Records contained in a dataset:

::::

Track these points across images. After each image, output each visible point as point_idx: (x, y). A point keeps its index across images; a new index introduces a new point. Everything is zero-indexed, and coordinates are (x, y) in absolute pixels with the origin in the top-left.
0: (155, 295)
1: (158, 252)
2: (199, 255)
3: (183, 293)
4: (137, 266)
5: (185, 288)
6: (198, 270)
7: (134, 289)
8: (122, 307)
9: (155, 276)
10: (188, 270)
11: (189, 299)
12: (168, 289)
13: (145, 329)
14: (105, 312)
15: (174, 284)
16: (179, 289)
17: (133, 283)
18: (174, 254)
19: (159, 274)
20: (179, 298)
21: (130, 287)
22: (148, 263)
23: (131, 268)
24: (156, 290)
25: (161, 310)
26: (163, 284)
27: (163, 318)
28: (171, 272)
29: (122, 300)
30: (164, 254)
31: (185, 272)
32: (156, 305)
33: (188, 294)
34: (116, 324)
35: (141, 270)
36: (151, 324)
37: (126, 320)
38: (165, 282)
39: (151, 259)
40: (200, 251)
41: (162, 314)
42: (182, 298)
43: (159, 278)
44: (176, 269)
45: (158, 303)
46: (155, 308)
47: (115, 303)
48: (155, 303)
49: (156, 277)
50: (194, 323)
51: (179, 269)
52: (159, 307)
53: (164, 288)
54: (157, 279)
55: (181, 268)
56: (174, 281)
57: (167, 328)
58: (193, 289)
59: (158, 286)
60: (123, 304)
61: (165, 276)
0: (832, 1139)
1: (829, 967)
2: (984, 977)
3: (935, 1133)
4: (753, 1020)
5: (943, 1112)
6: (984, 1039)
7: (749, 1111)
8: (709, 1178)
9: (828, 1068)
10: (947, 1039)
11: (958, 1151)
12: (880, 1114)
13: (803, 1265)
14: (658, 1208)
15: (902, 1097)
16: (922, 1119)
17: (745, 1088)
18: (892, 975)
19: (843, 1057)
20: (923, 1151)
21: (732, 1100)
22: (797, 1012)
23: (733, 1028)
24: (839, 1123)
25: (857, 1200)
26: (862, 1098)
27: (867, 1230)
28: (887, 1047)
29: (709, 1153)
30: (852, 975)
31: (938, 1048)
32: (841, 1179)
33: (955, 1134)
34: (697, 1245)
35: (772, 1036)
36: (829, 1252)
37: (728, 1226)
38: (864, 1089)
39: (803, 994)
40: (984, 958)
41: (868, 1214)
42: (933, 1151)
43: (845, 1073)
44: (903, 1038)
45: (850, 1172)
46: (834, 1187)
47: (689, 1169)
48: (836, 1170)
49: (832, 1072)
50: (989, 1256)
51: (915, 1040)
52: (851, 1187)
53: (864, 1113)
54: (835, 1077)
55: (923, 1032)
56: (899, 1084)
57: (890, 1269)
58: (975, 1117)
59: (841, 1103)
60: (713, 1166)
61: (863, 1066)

::::

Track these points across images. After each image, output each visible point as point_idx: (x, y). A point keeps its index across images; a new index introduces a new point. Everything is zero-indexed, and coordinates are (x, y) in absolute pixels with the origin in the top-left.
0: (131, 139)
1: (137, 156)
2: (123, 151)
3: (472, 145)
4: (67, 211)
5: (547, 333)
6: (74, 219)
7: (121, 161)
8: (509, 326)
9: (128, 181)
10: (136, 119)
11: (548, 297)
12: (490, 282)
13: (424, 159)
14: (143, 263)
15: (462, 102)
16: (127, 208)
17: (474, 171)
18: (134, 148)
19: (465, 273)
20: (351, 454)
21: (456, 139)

::::

- _What to produce_: In your answer, include only the lines above starting at the line that holds "16: (127, 208)" and ending at the line that holds "21: (456, 139)", copied exactly.

- _Reply_:
16: (127, 208)
17: (474, 171)
18: (134, 148)
19: (465, 273)
20: (351, 454)
21: (456, 139)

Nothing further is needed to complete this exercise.